Andy Keene was in his third-floor room at the Canopy by Hilton Hotel when he heard a predawn commotion. He looked out expecting to see window cleaners, but was surprised to see a twisting bolt of shiny steel rising from the ground and going up and up, its curvy spire becoming thinner and thinner.
“It was very Jack in the Beanstalk,” said Keene, who is from Cincinnati and had unexpectedly become the first known public witness to what he soon figured out was this “beautiful sculpture.”
“Node,” a twisting and tapering tree branch that weighs 8 tons and rises to a point at 102 feet, had been installed in the quiet hours to become the tallest freestanding sculpture in San Francisco, with no fanfare around its installation in the public plaza at the entrance to the Yerba Buena/Moscone Station of the Central Subway, which opened in January.
All those expectant T line riders,who have yet to flock to the long-awaited subway,now have a station signpost that can be seen up and down Fourth Street.
“It’s amazingly tall,” said Kathy Mancall of Oakland who was standing on the sidewalk with Keene once the morning sun was up and shimmering. “You just have to keep looking and looking to find the top.”
The sculpture, by New York artist Roxy Paine, was funded by the city’s 2% Art Enrichment Ordinance. It requires a small slice of the budgets for major construction projects to be dedicated to either purchasing or commissioning public art. In this case the slice amounted to $1.45 million, with the artist selected from 154 applicants.
This is Paine’s first San Francisco commission, and he was not onsite for the installation. He did not respond Sunday to an email request for his own description of his sculpture. In his statement for the competition, he described his artwork as part of an “enormous bio-industrial rhizomatic organism,” and “an elegant line connecting earth to sky, people to underground systems and sculpture to city.”
Hard to state it more plainly than that.
Before settling on Paine’s design, the Arts Commission also considered purchasing an existing piece, “Tower” by Sol LeWitt for the location.
“Node” is 10 feet taller than“Venus,” another stainless steel figure,which is the courtyard centerpiece at the Trinity Apartments in the Mid-Market neighborhood and has enjoyed seven years as the city’s tallest sculpture.
Paine won the competition in 2013. There was plenty of time, given all the delays in getting the Central Subway built and opened. “Node’ has been ready and in storage for years, awaiting Sunday’s debut.
“It’s a way-finder and an amazing feat of fabrication,” said Dorka Keehn, former chair of the San Francisco Arts Commission’s visual arts committee, which selected Paine. “It’s going to be seen from everywhere.”
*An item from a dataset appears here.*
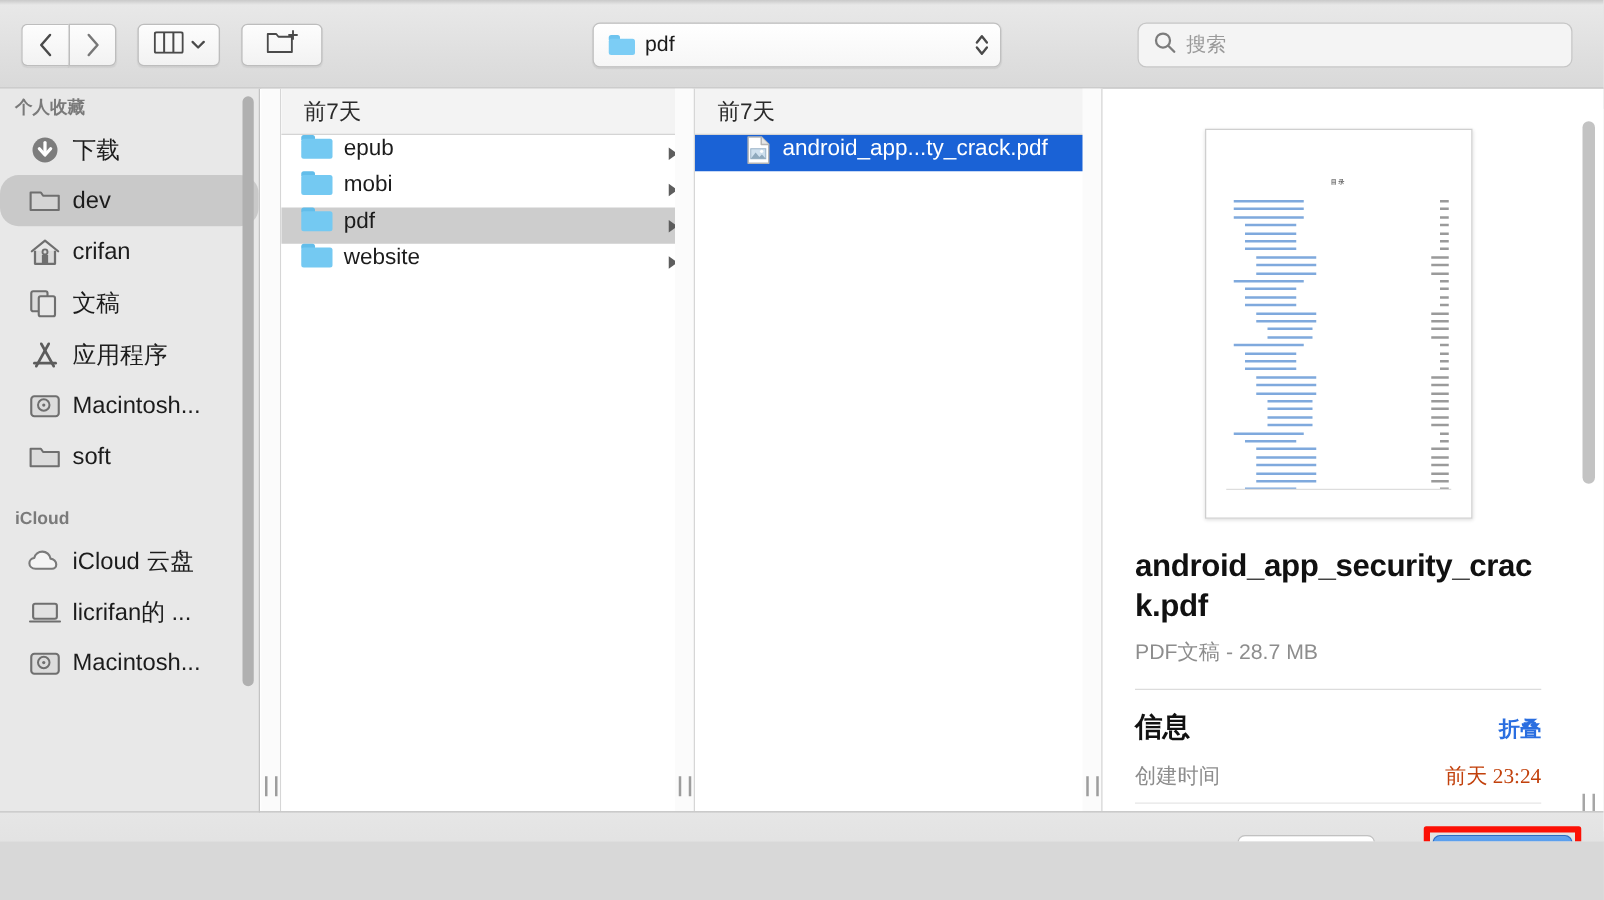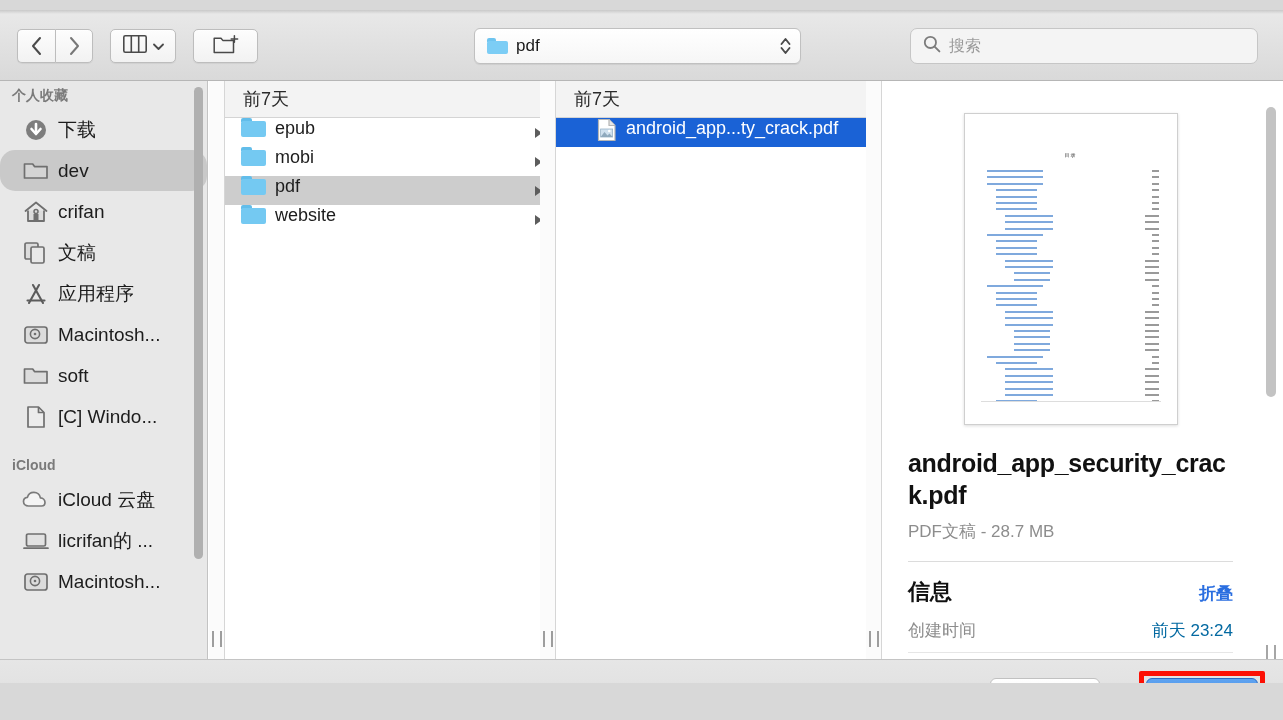"pdf" #app { margin-top: 10px -> none }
The artist did not make the trip west for the installation, which started at 1 a.m. Sunday with “Node” leaving a storage yard in Dogpatch. It had come from a fabrication plant in four pieces and was assembled two days ago. In its full form it was hoisted onto a flatbed truck and brought to its location in a slow procession that took three hours from Dogpatch and did not exceed 3 mph.
Once onsite, it went up fast. Installation started around 5 a.m., when Keene was awakened. By 9 a.m. it was bolted in place.
A passerby named Telos, who has lived in the neighborhood for 40 years, observed, “I’m glad it wasn’t here when the high winds blew through last month because, who knows?”
As with all commissioned public art in the city, a structural engineer had to verify its stability, taking wind and earthquakes into consideration.
The other obvious concern was lightning. Standing at the base, which is just under 6 feet in diameter, it is easy to envision a bolt hitting the tippy top, which is a half inch in diameter, and lighting up the art in a way that neither direct sunlight nor streetlight nor automobile headlights can accomplish. If it happens, the piece will act like a lightning rod, with a system at its base to disperse the energy underground, said Jackie von Treskow, senior program manager of public art for the city.
The concrete foundation runs 2 feet below the pavement. “Node” seems impossible to miss, though people still managed on Sunday morning.
“我没有注意到它。我在看我的电话,“一个dmitted Greg Hinrichsen, a visitor from New York trying to navigate Muni. Once it was pointed out to him, Hinrichsen described the piece as “the coronavirus mutated.”
A descriptive plaque will follow. But for now, “Node” is open to interpretation.
“It looks like smoke billowing in the air,’ said Peter Hughes, who lives in the neighborhood. Bernard Enrile called it “an earthquake fault line. Or is it, like, a tree branch?”
The crowd coming into the station on Sunday started to pick up with fans in their replica jerseys heading to Chase Center for the Warriors-Kings playoff game, but they were already locked into basketball and in too big a rush to stop for art.